Extract provided:
* * * * *

With these insights and framework, Rachel founded Mississippi First, a nonprofit with a mission to champion transformative policy solutions that would boost Mississippi’s standing from last in education nationally to first. Over the past 13 years, Mississippi First has worked tirelessly to lead change through policy. In 2013, the Early Learning Collaborative Act and the Mississippi Charter Schools Act were passed with the efforts and advocacy from Mississippi First. These successes did not happen overnight. It took the Mississippi First team time and tenacity to advocate for the passage of these laws.
As with most successful organizations, Rachel and the Mississippi team have faced occasional setbacks from both internal and external stakeholders. With internal governance, Rachel points out, “When we talk about leadership, we neglect to talk about [school boards]. A board that supports you is necessary for the leadership to do their job. I had to learn this the hard way, but we made it through and we're stronger than we've ever been.”
Mississippi First has also experienced twists and turns in advocating for policy implementation, which depends on who is in office. “That’s why we have a lens beyond policy and into implementation. We don’t stop with the governor’s signature. We have seen great ideas go nowhere because there is no leadership on the implementation side.” But each setback has provided instrumental lessons. As Mississippi First pushed past its challenges to secure legislative wins, “it gave us a voice that people sat up to listen to.”
Today, Mississippi First serves as a leading voice in the state for standards and accountability. As one measure of its success, education appropriations today are five times what they were at the time of its founding.
Based on her experience both in nonprofit and education, Rachel offers the following lessons for others, whether they work in education or in other endeavors:
- Change takes time, so sustain the people who are making the change. “Too often leaders wash out in nonprofit organizations because the work is hard. It’s demanding for a changemaker to do the work for a long time. So, take care of your people and yourself.”
- Don’t be seduced by charisma. “People can easily be seduced by people who have charisma, but I will take hustle over charisma any day. There’s a lot of work that is not sexy but needs to happen and while charismatic leaders can move people and make them feel good, if you don’t have the execution or hustle, nothing will get done. We need to be less seduced by those who look like leaders.”
- Persist through failure. “Often the path to success is failure after failure after failure. It’s hard to see where the failure is taking you. And when you reach success, people only see the success but don’t forget that there is usually a path of failure. There have been many times where if our organization had not kept going, we would not have gotten the win. And while at times it may be that we need a better strategy or resources, but more often it’s perseverance that we need.”
As a state-based organization, Mississippi First is focused on scaling in depth and capacity in the context of the state—not beyond it. As the organization continues to build its influence in the state, Rachel and her team intend to maintain their original focus on making Mississippi first.

* * * * *

What this exercise asks:
• 1. Reproduce everything in the Mississippi First profile from "Today, Mississippi First" down to "of its founding.".
• 2. According to the Mississippi First profile, in what year were the Early Learning Collaborative Act and the Mississippi Charter Schools Act passed?
• 3. Summarize the Mississippi First profile in two sentences.

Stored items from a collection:
* * * * *

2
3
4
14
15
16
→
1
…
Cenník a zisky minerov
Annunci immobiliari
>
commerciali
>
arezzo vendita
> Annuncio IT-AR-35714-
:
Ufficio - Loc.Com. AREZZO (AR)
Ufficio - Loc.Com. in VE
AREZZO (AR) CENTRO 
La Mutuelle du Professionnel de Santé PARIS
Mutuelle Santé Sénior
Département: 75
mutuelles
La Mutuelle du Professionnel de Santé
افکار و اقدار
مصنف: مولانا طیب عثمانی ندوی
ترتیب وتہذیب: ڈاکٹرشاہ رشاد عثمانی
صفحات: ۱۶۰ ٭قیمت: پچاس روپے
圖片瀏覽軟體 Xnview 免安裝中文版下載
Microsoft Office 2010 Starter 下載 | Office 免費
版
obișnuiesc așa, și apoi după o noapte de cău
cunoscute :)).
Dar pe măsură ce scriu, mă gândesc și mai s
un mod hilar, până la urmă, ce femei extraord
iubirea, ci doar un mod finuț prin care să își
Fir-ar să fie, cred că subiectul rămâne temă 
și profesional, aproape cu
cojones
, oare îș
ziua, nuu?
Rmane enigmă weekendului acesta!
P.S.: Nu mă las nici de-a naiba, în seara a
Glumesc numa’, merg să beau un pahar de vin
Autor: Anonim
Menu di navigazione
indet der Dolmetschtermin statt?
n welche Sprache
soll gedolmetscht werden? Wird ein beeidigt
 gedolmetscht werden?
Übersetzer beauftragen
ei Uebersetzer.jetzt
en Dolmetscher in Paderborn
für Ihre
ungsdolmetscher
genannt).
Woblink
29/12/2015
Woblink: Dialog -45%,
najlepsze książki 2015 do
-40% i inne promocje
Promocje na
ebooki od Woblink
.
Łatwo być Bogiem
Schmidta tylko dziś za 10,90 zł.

* * * * *

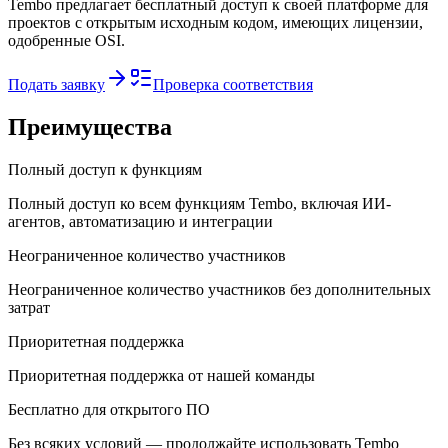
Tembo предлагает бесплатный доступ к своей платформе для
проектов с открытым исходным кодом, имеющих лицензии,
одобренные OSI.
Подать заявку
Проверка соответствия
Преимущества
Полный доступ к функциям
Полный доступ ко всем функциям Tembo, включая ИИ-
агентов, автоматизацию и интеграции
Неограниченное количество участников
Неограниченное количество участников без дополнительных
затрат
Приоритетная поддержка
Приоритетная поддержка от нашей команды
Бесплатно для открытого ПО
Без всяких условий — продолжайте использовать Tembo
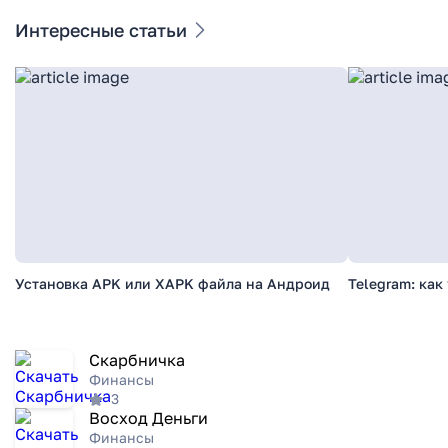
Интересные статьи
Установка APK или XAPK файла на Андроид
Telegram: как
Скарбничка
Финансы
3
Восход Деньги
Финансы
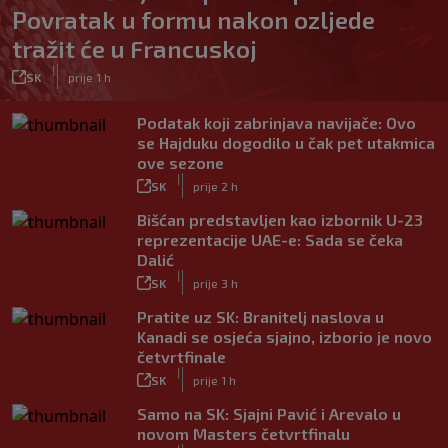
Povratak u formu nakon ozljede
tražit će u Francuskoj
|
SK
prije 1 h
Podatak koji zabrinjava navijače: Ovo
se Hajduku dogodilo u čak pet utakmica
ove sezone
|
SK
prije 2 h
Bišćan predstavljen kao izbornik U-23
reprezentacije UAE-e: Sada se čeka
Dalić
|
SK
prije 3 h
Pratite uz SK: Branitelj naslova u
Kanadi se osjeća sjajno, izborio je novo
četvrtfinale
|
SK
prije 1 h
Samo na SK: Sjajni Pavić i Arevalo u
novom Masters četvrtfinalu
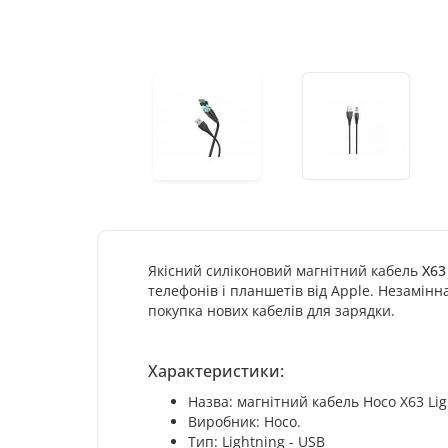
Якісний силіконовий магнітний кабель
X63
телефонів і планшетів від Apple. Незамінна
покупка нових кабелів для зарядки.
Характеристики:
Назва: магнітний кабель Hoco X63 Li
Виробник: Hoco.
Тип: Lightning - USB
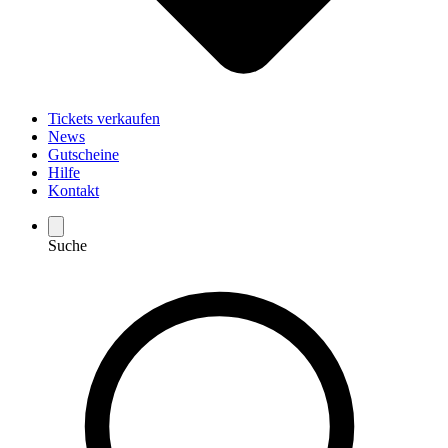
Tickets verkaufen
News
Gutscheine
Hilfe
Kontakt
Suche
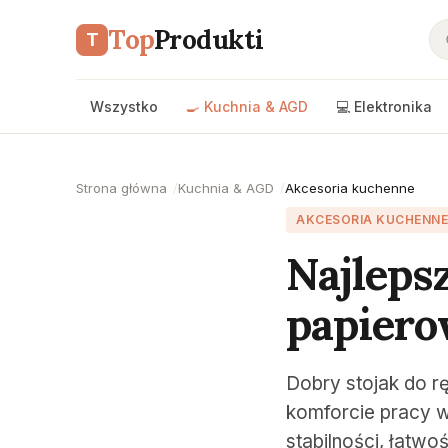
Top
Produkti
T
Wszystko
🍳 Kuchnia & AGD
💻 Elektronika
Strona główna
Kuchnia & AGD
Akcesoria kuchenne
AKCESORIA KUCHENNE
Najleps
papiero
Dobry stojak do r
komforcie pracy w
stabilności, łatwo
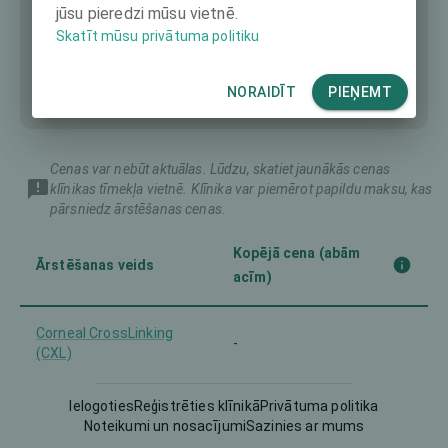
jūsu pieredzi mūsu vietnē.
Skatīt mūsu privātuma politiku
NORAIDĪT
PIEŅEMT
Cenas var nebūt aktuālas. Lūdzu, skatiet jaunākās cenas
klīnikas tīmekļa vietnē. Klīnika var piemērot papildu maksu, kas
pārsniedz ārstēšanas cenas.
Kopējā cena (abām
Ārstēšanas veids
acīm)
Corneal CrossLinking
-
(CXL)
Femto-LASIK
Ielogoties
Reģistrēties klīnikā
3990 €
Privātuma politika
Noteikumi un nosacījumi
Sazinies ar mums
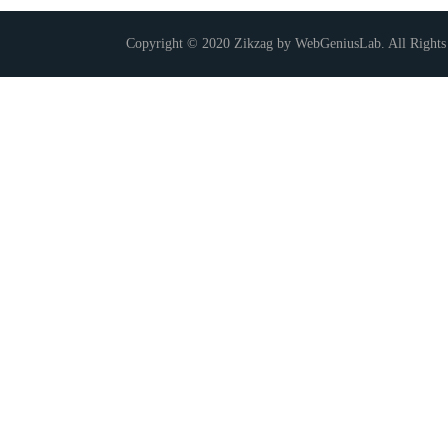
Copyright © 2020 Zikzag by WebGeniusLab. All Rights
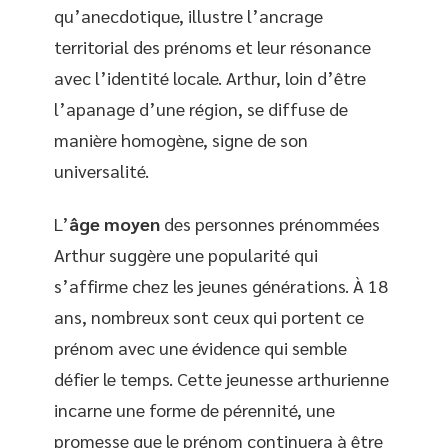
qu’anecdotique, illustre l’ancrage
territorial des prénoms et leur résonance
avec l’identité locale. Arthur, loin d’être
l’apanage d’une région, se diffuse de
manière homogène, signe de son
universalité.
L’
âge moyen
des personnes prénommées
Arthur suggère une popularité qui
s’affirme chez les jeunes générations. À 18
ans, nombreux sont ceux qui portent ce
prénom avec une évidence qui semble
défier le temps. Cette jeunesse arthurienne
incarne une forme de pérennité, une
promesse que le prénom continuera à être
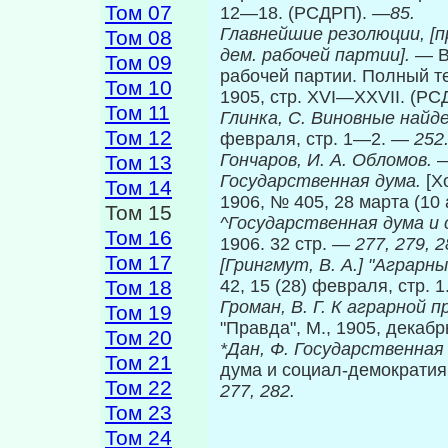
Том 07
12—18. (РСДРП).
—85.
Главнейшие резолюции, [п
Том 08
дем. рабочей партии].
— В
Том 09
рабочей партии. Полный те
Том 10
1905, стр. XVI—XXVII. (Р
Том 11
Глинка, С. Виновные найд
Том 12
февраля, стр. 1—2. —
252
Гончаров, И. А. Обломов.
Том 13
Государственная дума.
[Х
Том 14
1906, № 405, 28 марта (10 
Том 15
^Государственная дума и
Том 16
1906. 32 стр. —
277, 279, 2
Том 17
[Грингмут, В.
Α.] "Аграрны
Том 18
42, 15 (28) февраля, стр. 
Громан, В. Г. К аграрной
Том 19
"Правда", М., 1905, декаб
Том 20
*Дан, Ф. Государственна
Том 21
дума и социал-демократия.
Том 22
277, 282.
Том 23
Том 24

* * * * *

Your responses:
• 1.
Today, Mississippi First serves as a leading voice in the state for standards and accountability. As one measure of its success, education appropriations today are five times what they were at the time of its founding.

• 2. 2013

• 3. Rachel founded Mississippi First, a nonprofit that helped pass the Early Learning Collaborative Act and the Mississippi Charter Schools Act in 2013 and has become a leading state voice for standards and accountability despite setbacks in governance and policy implementation. Drawing on that experience, she advises sustaining the people who make change, valuing hustle over charisma, and persisting through failure.